● **TASK PROMPT**
Return the run of lines below that opens with the line containing "Strategies That Still Work" and closes with the line containing "collaborators is easy", keeping each one exact.

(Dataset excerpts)
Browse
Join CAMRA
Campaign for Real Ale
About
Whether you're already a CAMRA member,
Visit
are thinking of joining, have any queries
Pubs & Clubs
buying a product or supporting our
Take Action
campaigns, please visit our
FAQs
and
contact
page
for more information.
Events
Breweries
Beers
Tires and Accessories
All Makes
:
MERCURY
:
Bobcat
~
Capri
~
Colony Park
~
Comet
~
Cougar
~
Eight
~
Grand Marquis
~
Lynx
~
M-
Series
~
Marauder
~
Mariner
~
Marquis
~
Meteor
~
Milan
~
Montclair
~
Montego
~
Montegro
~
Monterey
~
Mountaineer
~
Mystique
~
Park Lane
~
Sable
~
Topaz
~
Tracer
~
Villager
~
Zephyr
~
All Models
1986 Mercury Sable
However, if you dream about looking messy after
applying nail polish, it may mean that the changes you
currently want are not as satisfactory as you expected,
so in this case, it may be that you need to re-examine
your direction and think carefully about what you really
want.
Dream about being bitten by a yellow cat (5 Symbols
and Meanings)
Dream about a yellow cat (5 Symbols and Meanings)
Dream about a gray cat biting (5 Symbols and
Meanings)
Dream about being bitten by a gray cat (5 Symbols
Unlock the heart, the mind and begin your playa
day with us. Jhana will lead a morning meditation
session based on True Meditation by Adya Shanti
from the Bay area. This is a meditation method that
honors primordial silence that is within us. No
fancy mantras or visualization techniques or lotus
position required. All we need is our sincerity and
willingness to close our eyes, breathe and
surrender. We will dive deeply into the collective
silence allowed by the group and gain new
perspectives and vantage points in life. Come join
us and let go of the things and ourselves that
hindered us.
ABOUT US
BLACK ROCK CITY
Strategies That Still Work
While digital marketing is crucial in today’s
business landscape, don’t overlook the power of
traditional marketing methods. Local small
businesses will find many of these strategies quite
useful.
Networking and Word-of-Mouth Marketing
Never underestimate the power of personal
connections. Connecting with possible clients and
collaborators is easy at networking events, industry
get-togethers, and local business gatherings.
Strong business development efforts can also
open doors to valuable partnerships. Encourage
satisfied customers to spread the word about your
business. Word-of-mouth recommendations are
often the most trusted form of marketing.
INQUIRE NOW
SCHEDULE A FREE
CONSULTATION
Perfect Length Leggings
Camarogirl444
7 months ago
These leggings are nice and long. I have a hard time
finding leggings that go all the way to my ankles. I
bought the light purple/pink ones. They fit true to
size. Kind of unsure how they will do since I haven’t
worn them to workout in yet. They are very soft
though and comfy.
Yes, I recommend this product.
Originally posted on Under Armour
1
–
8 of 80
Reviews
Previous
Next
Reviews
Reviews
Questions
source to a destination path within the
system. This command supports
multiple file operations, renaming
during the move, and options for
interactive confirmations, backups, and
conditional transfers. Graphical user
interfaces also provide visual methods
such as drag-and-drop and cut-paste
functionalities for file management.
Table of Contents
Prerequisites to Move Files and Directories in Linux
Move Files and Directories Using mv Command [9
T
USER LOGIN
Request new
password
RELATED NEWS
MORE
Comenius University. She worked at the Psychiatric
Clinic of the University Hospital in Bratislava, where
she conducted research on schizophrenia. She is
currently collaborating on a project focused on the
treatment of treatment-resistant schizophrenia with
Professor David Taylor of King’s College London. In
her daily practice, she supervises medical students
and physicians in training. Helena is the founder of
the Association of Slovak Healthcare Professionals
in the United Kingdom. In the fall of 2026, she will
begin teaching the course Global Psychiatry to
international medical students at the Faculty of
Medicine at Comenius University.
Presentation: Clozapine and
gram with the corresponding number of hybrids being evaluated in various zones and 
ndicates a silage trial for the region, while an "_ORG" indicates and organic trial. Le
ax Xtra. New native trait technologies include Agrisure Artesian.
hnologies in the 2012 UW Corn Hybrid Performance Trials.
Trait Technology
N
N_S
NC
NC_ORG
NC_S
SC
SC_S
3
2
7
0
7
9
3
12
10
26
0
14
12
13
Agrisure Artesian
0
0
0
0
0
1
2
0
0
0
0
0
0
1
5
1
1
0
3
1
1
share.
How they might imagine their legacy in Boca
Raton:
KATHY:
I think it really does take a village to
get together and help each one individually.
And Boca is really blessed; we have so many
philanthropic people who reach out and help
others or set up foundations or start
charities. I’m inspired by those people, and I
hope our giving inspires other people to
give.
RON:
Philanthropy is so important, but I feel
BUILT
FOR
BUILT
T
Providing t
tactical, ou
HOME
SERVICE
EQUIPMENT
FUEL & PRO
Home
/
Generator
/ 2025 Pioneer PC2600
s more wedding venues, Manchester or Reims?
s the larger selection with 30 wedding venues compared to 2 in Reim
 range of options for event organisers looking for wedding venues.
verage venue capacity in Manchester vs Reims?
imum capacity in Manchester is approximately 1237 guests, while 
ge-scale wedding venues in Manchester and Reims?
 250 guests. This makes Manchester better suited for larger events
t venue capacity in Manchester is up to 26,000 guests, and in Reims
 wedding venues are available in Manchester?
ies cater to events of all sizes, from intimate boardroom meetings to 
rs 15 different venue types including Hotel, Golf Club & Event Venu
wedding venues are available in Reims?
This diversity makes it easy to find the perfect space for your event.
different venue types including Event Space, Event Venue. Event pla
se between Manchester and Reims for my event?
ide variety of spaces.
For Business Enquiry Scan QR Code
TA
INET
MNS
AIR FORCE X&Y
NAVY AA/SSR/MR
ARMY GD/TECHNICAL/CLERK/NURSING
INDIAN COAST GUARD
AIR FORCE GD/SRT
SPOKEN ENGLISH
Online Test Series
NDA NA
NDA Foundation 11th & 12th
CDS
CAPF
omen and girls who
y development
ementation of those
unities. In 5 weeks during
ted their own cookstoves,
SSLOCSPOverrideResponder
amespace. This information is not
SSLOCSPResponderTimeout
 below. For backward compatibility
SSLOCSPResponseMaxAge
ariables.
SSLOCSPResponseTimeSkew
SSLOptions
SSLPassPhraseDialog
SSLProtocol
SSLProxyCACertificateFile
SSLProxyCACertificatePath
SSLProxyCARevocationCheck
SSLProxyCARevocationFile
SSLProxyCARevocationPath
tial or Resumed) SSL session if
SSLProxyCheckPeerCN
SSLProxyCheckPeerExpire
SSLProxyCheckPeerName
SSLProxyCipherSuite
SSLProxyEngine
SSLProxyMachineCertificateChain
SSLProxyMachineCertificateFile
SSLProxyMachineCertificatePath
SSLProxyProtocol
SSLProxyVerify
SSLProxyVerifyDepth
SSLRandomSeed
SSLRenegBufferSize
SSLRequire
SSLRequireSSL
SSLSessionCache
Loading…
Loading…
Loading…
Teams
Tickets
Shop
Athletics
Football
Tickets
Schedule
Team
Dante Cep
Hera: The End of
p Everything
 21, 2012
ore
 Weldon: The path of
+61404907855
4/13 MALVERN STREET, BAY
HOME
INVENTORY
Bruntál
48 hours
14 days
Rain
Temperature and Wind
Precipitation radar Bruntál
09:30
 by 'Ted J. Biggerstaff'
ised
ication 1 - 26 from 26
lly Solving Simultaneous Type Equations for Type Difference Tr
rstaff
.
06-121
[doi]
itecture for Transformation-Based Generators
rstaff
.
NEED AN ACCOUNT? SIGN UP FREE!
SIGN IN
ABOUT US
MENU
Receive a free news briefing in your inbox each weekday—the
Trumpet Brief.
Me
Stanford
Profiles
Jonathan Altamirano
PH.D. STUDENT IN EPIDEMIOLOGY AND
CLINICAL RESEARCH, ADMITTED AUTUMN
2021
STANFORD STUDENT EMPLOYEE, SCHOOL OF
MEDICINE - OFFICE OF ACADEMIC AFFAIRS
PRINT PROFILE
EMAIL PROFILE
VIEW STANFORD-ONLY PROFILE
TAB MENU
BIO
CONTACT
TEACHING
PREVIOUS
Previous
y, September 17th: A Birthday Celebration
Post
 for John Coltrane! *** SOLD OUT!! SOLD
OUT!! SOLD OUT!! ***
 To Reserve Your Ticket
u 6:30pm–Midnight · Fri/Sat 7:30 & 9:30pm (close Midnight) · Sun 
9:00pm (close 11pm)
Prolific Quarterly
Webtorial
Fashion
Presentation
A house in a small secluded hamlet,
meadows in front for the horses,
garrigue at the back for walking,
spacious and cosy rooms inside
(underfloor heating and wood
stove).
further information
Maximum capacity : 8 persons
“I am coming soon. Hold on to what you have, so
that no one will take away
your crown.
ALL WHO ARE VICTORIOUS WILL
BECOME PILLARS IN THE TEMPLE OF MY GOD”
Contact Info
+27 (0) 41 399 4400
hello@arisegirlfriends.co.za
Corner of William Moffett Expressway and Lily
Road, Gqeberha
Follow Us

● **EXPECTED ANSWER**
Strategies That Still Work
While digital marketing is crucial in today’s
business landscape, don’t overlook the power of
traditional marketing methods. Local small
businesses will find many of these strategies quite
useful.
Networking and Word-of-Mouth Marketing
Never underestimate the power of personal
connections. Connecting with possible clients and
collaborators is easy at networking events, industry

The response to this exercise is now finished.